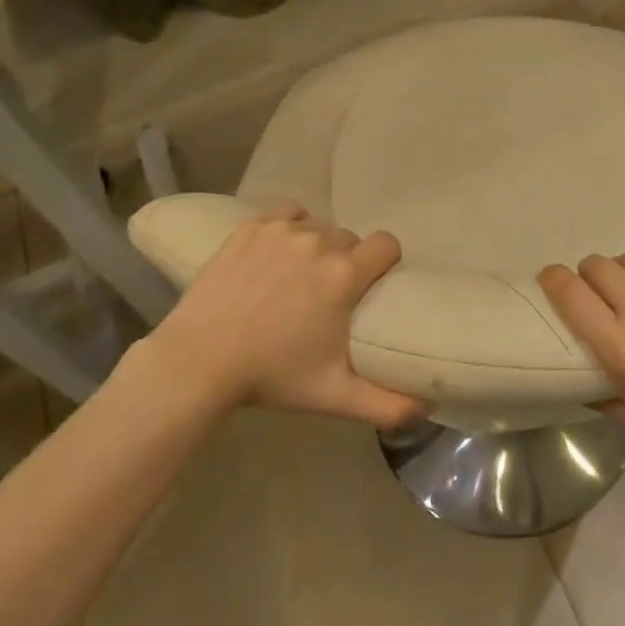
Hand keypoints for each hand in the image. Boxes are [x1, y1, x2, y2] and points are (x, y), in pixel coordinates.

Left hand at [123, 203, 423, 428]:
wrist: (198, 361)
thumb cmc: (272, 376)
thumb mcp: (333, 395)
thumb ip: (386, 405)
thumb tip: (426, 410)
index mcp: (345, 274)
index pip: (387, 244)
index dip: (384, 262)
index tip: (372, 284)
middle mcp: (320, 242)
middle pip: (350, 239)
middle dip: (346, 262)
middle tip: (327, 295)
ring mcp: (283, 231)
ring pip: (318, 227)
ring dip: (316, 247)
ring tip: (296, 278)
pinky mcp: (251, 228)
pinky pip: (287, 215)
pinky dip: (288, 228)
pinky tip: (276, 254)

==

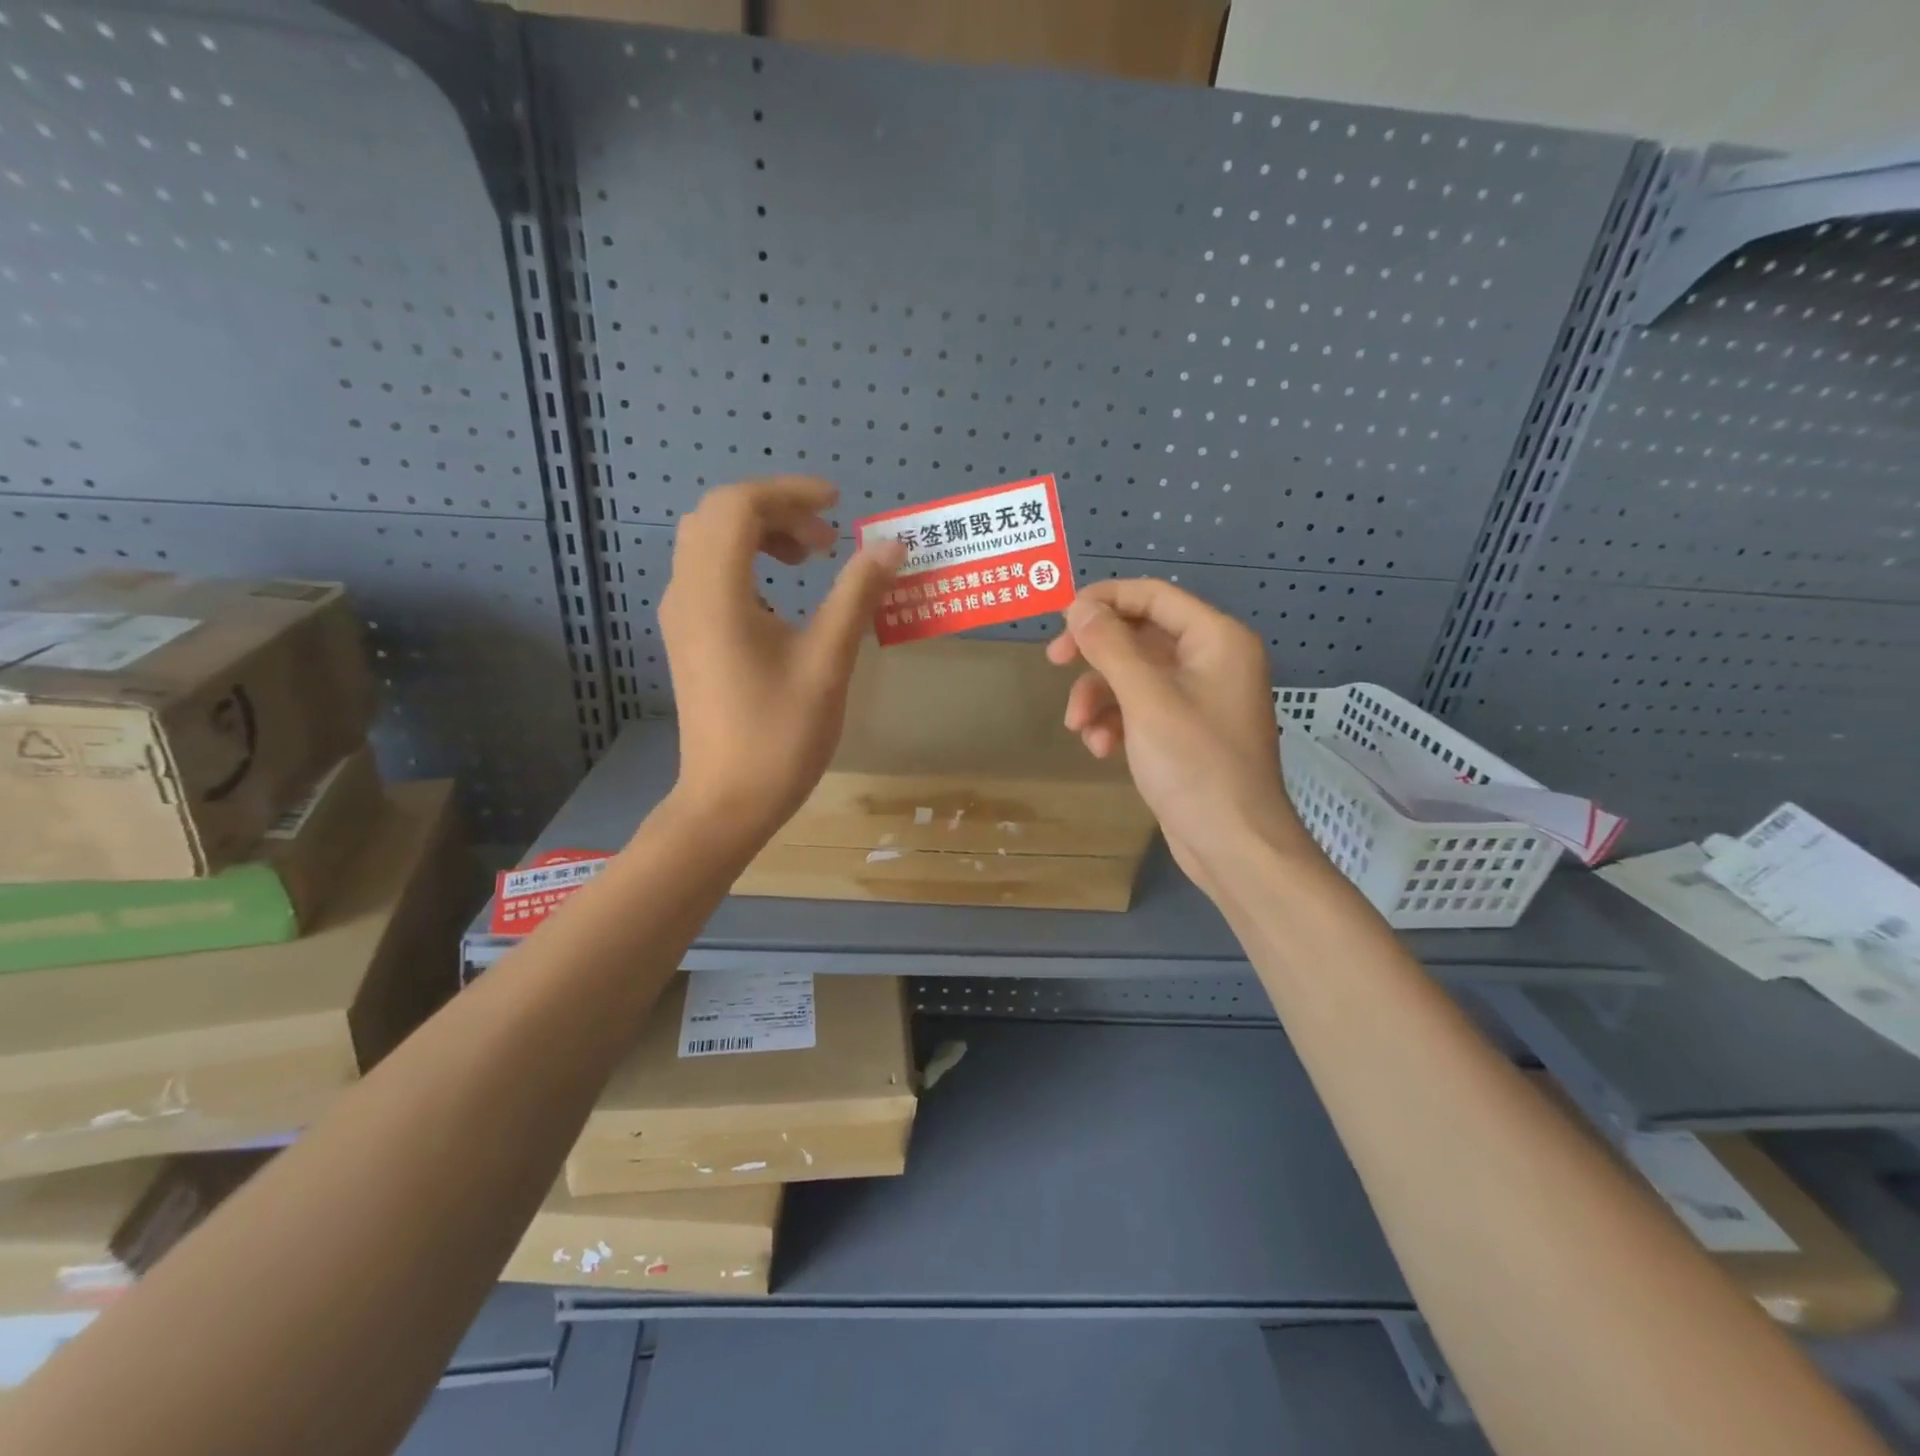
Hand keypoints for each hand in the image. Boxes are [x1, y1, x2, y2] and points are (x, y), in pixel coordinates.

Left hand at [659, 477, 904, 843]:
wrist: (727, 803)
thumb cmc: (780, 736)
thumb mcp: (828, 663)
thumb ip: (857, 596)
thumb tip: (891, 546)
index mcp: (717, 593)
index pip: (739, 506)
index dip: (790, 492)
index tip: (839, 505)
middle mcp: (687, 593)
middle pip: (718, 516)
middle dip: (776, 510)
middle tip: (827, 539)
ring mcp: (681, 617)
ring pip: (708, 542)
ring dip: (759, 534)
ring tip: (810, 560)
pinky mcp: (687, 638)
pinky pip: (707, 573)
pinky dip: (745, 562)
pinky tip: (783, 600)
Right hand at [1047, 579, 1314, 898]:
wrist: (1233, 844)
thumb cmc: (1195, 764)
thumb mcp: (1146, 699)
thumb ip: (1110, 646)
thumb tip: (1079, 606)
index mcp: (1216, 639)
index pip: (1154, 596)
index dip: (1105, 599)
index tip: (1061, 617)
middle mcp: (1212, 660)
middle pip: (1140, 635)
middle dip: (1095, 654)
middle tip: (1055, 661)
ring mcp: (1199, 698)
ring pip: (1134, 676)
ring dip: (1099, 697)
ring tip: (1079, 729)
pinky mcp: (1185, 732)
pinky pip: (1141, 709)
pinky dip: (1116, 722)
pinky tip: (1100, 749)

## Exercise description
Working through the records, find each line containing the word "index" and copy it.

## Answer box
index mcp: (345, 274)
index pip: (387, 244)
index dip: (384, 262)
index tip: (372, 284)
index mcp: (717, 593)
index pip: (739, 506)
index dip: (790, 492)
index tip: (839, 505)
index mcp: (1216, 639)
index pip: (1154, 596)
index dip: (1105, 599)
index tip: (1061, 617)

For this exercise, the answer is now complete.